**TEXT SECTION**

The Rundown: Thomas Crown Was A Real Jerk

The Rundown is a weekly column that highlights some of the biggest, weirdest, and most notable events of the week in entertainment. The number of items could vary, as could the subject matter. It will not always make a ton of sense. Some items might not even be about entertainment, to be honest, or from this week. The important thing is that it’s Friday, and we are here to have some fun.

I had always considered The Thomas Crown Affair one of my favorite movies. I’ve seen it a bunch of times, well into the double digits, usually on some basic cable channel on a rainy weekend. It has everything I want in a movie: heists, Pierce Brosnan, Rene Russo in a series of designer turtlenecks that cost more than your monthly student loan payment, etc. And so, in an attempt to chill out on a recent weeknight, I pulled it up on HBO’s streaming service to watch it yet again, to enjoy a classic fun movie that would not stress me out or make me grind my teeth with rage. It was a good plan.

Something funny happened, though, very shortly after I clicked play. I started… really hating Thomas Crown. I did not see that coming. I thought I loved Thomas Crown. He was smooth and brilliant and a real rascal. He looked great in a suit. He put together elaborate art heists. Those are all things I like and aspire to. But this time, which I realize now was actually my first full watch through in a number of years, something else became clear: Thomas Crown was a real piece of shit.

I should have realized this much earlier. I know that. Some of you are probably reading this and shaking your head right now, like, “Yeah, no shit, Brian.” In my defense, I am often blinded by cool stuff like elaborate art heists and can be as dense as a bowl of mayonnaise. It’s true, though. It’s not like it was hidden in any way, not even from the start. The guy is a mergers and acquisitions ghoul who crushes his competition for fun. This is what he says immediately after squeezing a small business in a negotiation.

**DATA EXCERPTS**
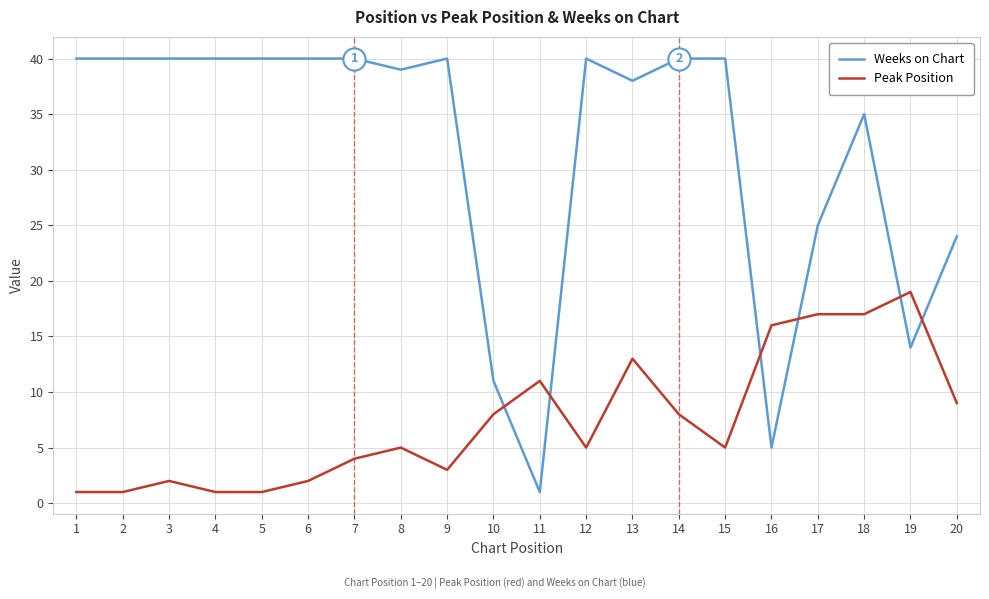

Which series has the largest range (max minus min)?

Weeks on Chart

...

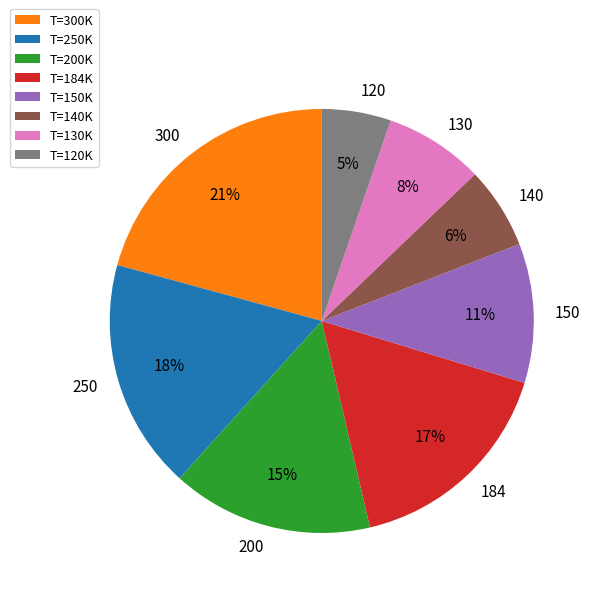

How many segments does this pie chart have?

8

**TASK SET**
[1] Does each statement agree with the Thomas Crown column? (a) The column runs on Fridays. (b) The writer had seen the movie fewer than ten times. (c) The writer streamed the movie on HBO's service. Answer yes or no for each and quote the words that decide it.
[2] Copy the Thomas Crown column word for word, starting at "Something funny happened, though, very" and ending at "piece of shit.".
The lines have no connection to the Thomas Crown column.

**EXERCISE SOLUTIONS**
[1]
(a) Yes: "The important thing is that it’s Friday"
(b) No: "well into the double digits"
(c) Yes: "I pulled it up on HBO’s streaming service"

[2]
Something funny happened, though, very shortly after I clicked play. I started… really hating Thomas Crown. I did not see that coming. I thought I loved Thomas Crown. He was smooth and brilliant and a real rascal. He looked great in a suit. He put together elaborate art heists. Those are all things I like and aspire to. But this time, which I realize now was actually my first full watch through in a number of years, something else became clear: Thomas Crown was a real piece of shit.